Further, the Supreme Court understans tha bearing the label of “executive” is not sufficient to consider someone as an executive. It is necessary, as indicated, to analyze its functions, autonomy and responsibilities; and to assess whether the person or body in question, for the purposes of deciding about the unlawful action, is subordinated to other bodies different than the general shareholders meeting. The appointment of the executive and his or her reporting obligations, as well as the by-laws and the organizational chart of the company, are also important elements to look into.

Finally, the Court makes it very clear that individuals performing technical or administrative functions, or other less qualified roles, shall not be deemed as executives and, therefore, cannot be fined on an individual basis.

Objective condition: participation in the anticompetitive agreement

The second condition to impose a fine to an executive or a legal representative is the proof of his/her “participation” in the unlawful agreement or decision. Regarding this requisite, the Supreme Court reaffirms that the participation does not need to be express, active, decisive or essential.

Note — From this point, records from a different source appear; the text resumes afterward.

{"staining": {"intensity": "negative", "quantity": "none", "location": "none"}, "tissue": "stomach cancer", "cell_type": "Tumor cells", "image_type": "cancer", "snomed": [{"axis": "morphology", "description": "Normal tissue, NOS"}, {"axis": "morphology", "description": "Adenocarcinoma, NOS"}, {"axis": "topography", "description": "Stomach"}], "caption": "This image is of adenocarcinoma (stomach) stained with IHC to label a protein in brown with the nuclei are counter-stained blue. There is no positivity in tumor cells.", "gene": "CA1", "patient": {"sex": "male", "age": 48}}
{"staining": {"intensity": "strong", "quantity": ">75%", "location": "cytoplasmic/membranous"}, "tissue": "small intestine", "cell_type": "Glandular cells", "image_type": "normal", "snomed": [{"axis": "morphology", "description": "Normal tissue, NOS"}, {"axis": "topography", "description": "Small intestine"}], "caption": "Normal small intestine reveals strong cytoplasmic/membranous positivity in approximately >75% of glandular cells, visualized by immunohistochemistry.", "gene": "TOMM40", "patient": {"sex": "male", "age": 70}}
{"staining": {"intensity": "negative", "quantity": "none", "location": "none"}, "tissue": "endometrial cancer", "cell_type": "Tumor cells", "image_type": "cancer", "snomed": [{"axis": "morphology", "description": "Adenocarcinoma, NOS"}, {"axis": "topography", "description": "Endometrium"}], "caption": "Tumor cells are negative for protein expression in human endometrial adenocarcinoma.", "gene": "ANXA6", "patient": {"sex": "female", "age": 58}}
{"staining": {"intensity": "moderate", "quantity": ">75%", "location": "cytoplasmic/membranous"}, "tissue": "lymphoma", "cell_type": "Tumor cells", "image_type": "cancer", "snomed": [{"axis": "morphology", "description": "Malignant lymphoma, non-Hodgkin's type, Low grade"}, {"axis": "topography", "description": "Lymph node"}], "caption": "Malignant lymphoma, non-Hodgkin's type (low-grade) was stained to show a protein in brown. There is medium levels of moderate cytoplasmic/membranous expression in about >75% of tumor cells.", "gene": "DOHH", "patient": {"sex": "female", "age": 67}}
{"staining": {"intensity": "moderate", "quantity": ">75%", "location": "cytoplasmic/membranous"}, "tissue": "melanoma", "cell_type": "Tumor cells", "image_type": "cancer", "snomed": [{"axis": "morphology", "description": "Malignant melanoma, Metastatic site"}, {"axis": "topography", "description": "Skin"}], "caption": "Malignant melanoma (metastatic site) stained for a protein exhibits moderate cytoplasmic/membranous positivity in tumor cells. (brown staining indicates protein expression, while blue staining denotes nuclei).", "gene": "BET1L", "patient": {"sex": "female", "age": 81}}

The Supreme Court, in view of the EU case law regarding the assessment of the participation of undertakings in anticompetitive agreements, concludes that the persons who intervene in an unlawful agreement (and therefore the ones that can be individually fined) are not only the ones actively participating in such unlawful agreement or decision, but also those intervening in a subordinated, ancillary or passive manner by means of their presence in meetings at which anticompetitive agreements or decisions are concluded without clearly opposing them or reporting them to the administrative authorities.

From the Supreme Court’s rationale, it is unclear what an individual should do to avoid being accused of passively participating in an anticompetitive agreement. Is it enough to take just one of the two described actions (oppose the agreement or report it to the authorities)? Or, to the contrary, is it necessary to both oppose the agreement and report it to the authorities? While some paragraphs of the judgement may allow to defend that the sole opposition of the executive should be sufficient; other parts of the judgement are less clear in this respect.

In our opinion, requiring executives to report to the competent authorities to be exempted from personal liability is disproportionate. The Law punishes those who participate in an anticompetitive agreement or conduct; and the express opposition of a person should be a sufficient to understand that such person has not participated in the infringement. In some cases, the executive may consider that reporting to the authorities is the most appropriate course of action to protect its own or the company’s interests, but reporting against an association, a competition or your own company is something complicated, and it would not be reasonable to fine those who do not do so.

Finally, it is important to bear in mind that the intensity of the participation of the executive may be relevant to determine the amount of the fine, but not the existence of liability. The mere participation in an unlawful agreement in the terms described above, even if such participation is irrelevant, is sufficient for the executive to potentially face liability.